--- EXTRACTED DATA Enclosed Below ---
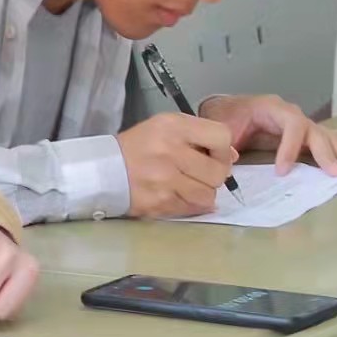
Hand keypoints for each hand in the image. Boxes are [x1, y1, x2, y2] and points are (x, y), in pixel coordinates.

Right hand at [117, 112, 239, 216]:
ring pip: (208, 195)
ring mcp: (164, 181)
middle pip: (218, 172)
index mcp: (173, 127)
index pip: (221, 137)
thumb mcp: (167, 127)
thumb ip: (201, 136)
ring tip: (188, 185)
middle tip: (200, 173)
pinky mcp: (159, 204)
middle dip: (214, 175)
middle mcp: (170, 152)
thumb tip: (233, 156)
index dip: (223, 149)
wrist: (103, 169)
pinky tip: (178, 195)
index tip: (212, 154)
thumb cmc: (139, 146)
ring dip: (202, 192)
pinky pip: (192, 209)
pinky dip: (190, 205)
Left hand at [199, 94, 336, 176]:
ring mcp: (300, 123)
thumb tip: (233, 158)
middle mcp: (292, 113)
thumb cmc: (226, 118)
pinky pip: (325, 142)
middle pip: (314, 131)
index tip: (282, 172)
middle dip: (327, 152)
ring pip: (325, 136)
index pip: (291, 125)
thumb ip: (226, 141)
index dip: (289, 148)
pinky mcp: (304, 135)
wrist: (228, 109)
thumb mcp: (222, 127)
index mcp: (272, 108)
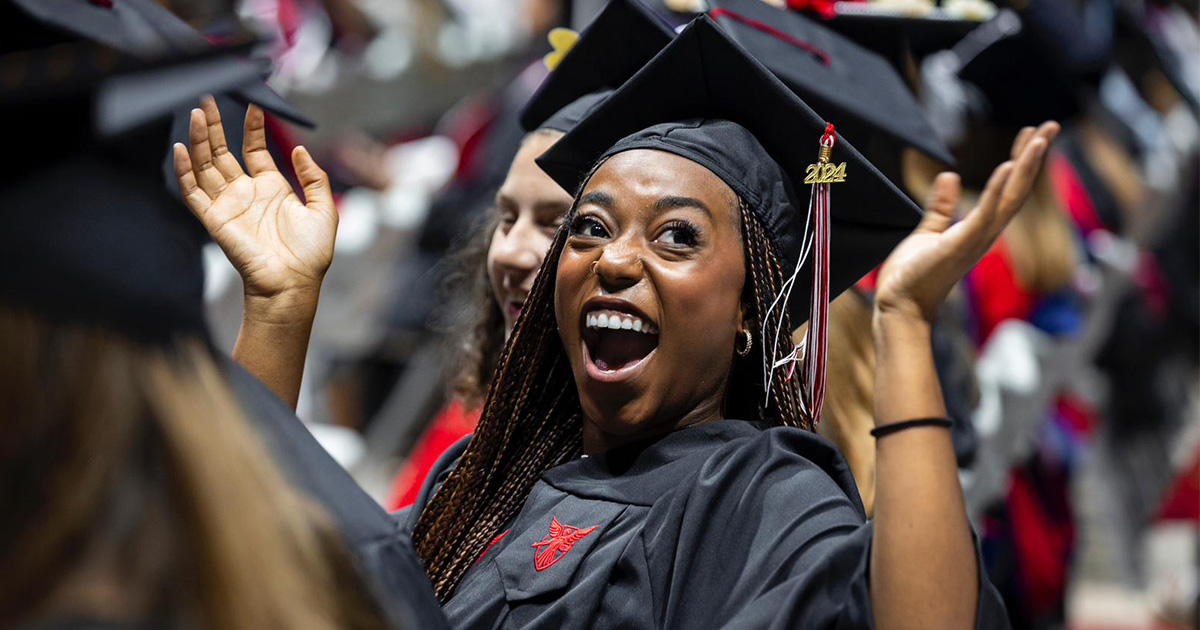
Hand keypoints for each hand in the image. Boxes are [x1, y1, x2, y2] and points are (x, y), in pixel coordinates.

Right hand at [173, 97, 336, 314]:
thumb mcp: (324, 209)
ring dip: (199, 140)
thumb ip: (315, 178)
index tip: (254, 103)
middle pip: (223, 152)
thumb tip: (302, 150)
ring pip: (206, 165)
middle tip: (206, 98)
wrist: (293, 283)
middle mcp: (247, 192)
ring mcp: (229, 204)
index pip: (255, 149)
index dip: (252, 127)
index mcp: (272, 188)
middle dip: (215, 125)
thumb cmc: (311, 253)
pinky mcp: (214, 219)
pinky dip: (184, 171)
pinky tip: (181, 148)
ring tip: (194, 112)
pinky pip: (193, 192)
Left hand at [874, 121, 1060, 324]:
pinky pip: (984, 213)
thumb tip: (949, 176)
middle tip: (1051, 125)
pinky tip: (1007, 166)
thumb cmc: (915, 275)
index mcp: (979, 229)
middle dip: (1035, 157)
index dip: (1022, 161)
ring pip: (1009, 198)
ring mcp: (977, 239)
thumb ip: (942, 206)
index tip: (1033, 135)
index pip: (1007, 189)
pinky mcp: (962, 244)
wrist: (900, 305)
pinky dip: (996, 190)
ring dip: (1026, 168)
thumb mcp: (928, 231)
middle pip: (1018, 189)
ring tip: (1039, 139)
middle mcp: (986, 233)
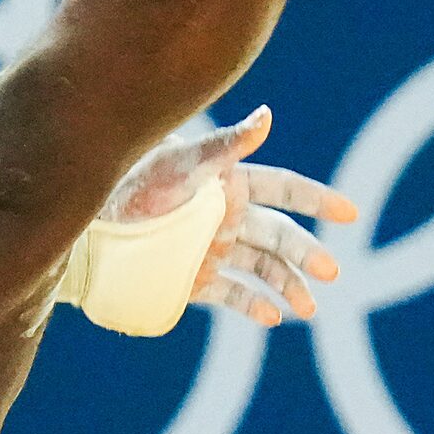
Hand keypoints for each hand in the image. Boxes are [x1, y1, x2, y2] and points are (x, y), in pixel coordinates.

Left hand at [103, 107, 358, 325]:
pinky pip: (229, 294)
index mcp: (228, 183)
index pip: (283, 189)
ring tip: (307, 308)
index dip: (315, 200)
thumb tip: (267, 116)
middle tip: (332, 274)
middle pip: (278, 236)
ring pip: (260, 268)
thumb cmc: (129, 181)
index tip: (349, 214)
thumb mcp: (178, 162)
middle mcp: (224, 216)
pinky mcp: (191, 279)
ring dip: (286, 286)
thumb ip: (224, 146)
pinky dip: (252, 305)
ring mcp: (209, 249)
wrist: (83, 224)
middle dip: (307, 254)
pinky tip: (271, 317)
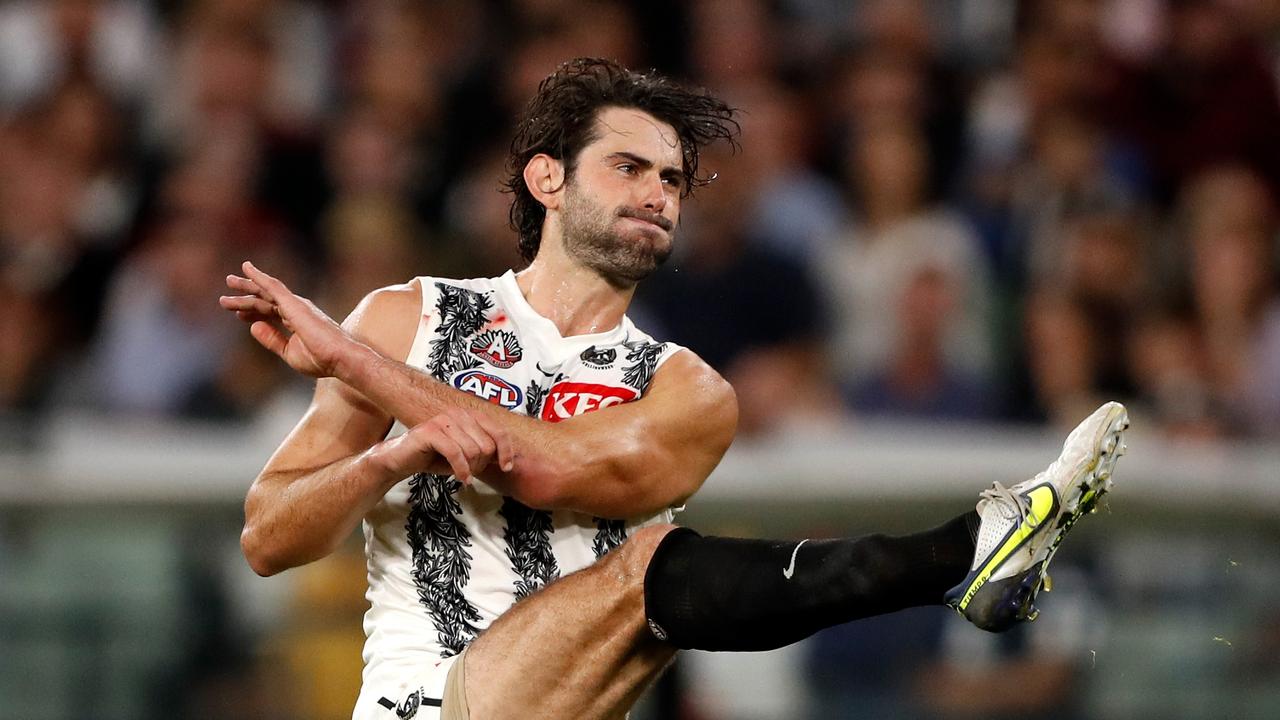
--- End of Enclosed EXTRACTED DATA ---
Copy the listing above exactly, but only from the line with "index pip: (291, 125)" through the line with "index dip: (1022, 161)", including those two lines and excluding any picture.

- _RESULT_:
index pip: (291, 125)
thumb ip: (226, 141)
index dip: (289, 148)
pinky mcp: (304, 135)
wrist: (228, 109)
thumb mcp: (222, 127)
index mcp: (272, 108)
Hand keypoints for each hand in the image. Boxes are [x1, y1, x2, y2] and points are (x, y), in pixel coordinates.

Right hand at [173, 97, 336, 314]:
thumb mcp: (324, 209)
ring dip: (199, 140)
thumb ip: (315, 178)
index tip: (254, 103)
middle pip: (223, 152)
thumb tip: (302, 150)
ring pip: (206, 165)
middle tip: (206, 98)
wrist: (293, 283)
middle mcp: (247, 192)
ring mcp: (229, 204)
index pip: (255, 149)
index dip: (252, 127)
index mcp: (272, 188)
middle dip: (215, 125)
thumb cmc: (311, 253)
pinky mcp: (214, 219)
pinky dip: (184, 171)
pinky tip: (181, 148)
ring tip: (194, 112)
pinky pip: (193, 192)
Left hand at [874, 121, 1060, 324]:
pinky pip: (984, 213)
thumb tip: (949, 176)
middle tip: (1051, 125)
pinky tip: (1007, 166)
thumb cmc: (915, 275)
index mcp: (979, 229)
middle dip: (1035, 157)
index dip: (1022, 161)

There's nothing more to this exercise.